13.9.12

Work That We Do, Sublime


Defining Life Experience: The LinkedIn Dilemma

Soon before college graduation, my father sent me an excited email.  “You are almost a college graduate.  How does your LinkedIn profile look?”  With my father’s guidance, I updated my profile, combining the pride of my resume with the online ease of Facebook.  As I navigated my changing employment opportunities, I quickly learned how to operate my LinkedIn, updating and adding new jobs, experience and technical skills as they happened.

My parents enjoy being “tech savvy”, my Mom with her Facebook (and email, and ipad, and macbook) and my dad with his LinkedIn.  While my Mom rarely posts to the ‘book, she is a professional “Facebook stalker”.  When living in the states, periodically I would get phone calls: “Annie, did you hear so-and-so is pregnant?  Do you know who the father is?”

“Mom, I’m at work, can we talk when I get home?”

“Yeah, baby, I just wanted to let you know.  She’s pregnant!  Wasn’t she on your student council or something?”

“No, but baby daddy was,” and I would hang up.

My father uses his social networking experience for something completely different.  One night, coming home from my first post-grad job, my dad told me to get my computer.  “Let’s get you a LinkedIn.”

We spent the next hour, hunched over my laptop, figuring out what work experience goes where and how to define my personal experience and eventually, I gave up.  “Dad, I’ll look at it when I have free time at work.”

And so I did.  Now, I am now fairly LinkedIn savvy.  That’s one of my favorite parts about this generation: give us enough time with something technological, we’ll figure it out.  Kind of like how we all knew to blow on gameboy games when they started skipping.
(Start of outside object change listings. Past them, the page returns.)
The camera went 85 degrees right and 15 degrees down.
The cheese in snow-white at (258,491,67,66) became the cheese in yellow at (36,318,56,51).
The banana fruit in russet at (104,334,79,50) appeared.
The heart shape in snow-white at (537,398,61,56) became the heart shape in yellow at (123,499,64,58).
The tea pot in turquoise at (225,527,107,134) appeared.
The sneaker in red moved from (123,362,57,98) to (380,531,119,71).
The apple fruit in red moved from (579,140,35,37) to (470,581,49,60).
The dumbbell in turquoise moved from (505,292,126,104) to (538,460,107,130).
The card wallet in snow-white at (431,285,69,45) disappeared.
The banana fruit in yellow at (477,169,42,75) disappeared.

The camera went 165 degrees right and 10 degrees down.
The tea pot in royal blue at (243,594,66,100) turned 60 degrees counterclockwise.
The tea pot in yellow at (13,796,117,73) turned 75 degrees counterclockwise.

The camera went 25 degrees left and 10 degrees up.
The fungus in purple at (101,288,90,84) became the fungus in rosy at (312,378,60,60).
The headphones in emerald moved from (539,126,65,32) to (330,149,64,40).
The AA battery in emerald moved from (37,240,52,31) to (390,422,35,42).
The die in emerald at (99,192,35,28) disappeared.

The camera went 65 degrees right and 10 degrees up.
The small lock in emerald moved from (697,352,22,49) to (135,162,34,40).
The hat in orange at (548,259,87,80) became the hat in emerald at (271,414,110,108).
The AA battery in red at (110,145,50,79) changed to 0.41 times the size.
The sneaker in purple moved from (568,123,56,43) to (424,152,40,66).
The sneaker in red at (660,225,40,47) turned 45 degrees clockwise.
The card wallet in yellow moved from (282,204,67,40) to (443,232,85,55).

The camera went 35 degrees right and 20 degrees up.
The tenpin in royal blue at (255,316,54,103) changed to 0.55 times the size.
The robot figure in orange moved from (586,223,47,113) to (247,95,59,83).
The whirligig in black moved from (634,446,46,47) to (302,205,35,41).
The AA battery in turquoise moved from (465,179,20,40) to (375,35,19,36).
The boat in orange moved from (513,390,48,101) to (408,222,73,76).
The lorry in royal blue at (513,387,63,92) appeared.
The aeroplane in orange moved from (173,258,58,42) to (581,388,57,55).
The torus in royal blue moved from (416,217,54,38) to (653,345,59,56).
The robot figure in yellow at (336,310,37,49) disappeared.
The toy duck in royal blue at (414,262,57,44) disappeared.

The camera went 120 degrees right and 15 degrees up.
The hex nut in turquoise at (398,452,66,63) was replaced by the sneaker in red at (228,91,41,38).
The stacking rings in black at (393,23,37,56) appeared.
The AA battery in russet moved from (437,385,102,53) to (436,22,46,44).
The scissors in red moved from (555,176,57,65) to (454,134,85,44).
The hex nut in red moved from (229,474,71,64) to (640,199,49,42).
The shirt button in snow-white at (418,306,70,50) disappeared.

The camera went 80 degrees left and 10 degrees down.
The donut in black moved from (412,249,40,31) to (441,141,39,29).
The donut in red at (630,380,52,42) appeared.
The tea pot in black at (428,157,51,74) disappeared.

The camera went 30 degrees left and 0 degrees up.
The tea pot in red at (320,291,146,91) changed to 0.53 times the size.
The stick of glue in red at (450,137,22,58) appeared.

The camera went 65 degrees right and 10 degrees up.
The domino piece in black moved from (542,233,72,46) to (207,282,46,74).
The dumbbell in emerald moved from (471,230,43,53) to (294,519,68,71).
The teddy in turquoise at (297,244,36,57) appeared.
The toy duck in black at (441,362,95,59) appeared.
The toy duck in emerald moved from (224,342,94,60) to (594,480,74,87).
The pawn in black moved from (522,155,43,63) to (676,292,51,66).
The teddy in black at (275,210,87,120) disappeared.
My resume has always been a point of pride.  I have at least three copies on my computer currently – the one with every little bit of experience (now including the Peace Corps KSAs – Knowledge, Skill, Aptitude), the one I turned into the Peace Corps, and one that is easily adaptable for quick review.  I update it regularly, with every little thing I can include.  But after a week in Panama City, with real internet, I tried to update my LinkedIn account in the same way.  Here is the dilemma:

Peace Corps experience is almost in-definable.  Yes, there are many tangibles – successful recycling project, endangered species management work, Spanish language fluency – but where the problem lies is in the intangibles.  I convince a group of people to try a new approach to something; gardening, income generation or cooking, but what do I call that?  I can build a more energy efficient outdoor stove (fogon), but in the States, when will I need to do that?  I can facilitate a meeting full of angry poachers and angrier protection activists in my second language, but does that have a name?

More than half of my Peace Corps experience is barely definable in the first world, and can only be summed up in the , PCV behind my name.  Those three letters mean all the things I can’t otherwise define.  This generation of young adults are quickly becoming known as the Global Generation.  Most of us have passports, and a significant number have lived abroad.  Our work – and life – experience are so different from our predecessors and it’s still being defined.  To us, work and life are intertwined to a point that our resumes should include all of it.  “Lived in Rome for 2 months in a hostel”, “Tended bar while studying for the bar”, “Played guitar and sang in the subway in Spain”, “Made jewelry out of recycled materials”, “Composted in my backyard in the middle of a city” or “Had a mini herb garden on the two foot balcony of my apartment”.  All of these should be included on our resumes, in our LinkedIn accounts, but where?

When will “Life Experience” be a standard subheading on a resume?